* [Task] Find all lines in the listing that include the word "from", then copy them.

::: Material for this exercise

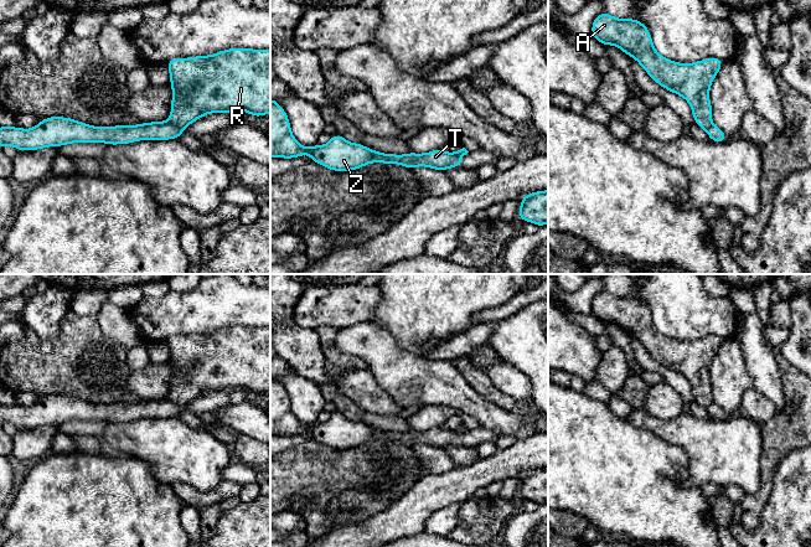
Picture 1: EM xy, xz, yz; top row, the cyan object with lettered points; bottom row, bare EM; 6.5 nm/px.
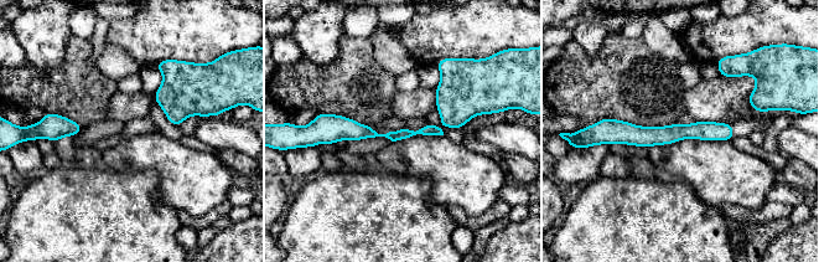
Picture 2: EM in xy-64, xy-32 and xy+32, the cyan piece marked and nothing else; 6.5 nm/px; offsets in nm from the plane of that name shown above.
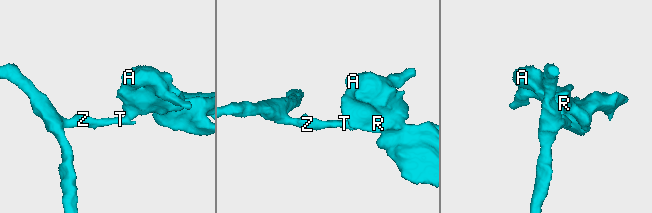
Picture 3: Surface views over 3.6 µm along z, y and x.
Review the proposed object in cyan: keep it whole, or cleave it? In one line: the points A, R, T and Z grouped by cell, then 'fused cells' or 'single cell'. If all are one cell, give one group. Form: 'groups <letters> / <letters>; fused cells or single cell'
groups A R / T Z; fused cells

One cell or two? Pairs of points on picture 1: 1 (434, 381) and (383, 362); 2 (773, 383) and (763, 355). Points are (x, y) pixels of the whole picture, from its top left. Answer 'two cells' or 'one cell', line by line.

::::::

* [Response to this exercise]
Picture 2: EM in xy-64, xy-32 and xy+32, the cyan piece marked and nothing else; 6.5 nm/px; offsets in nm from the plane of that name shown above.
One cell or two? Pairs of points on picture 1: 1 (434, 381) and (383, 362); 2 (773, 383) and (763, 355). Points are (x, y) pixels of the whole picture, from its top left. Answer 'two cells' or 'one cell', line by line.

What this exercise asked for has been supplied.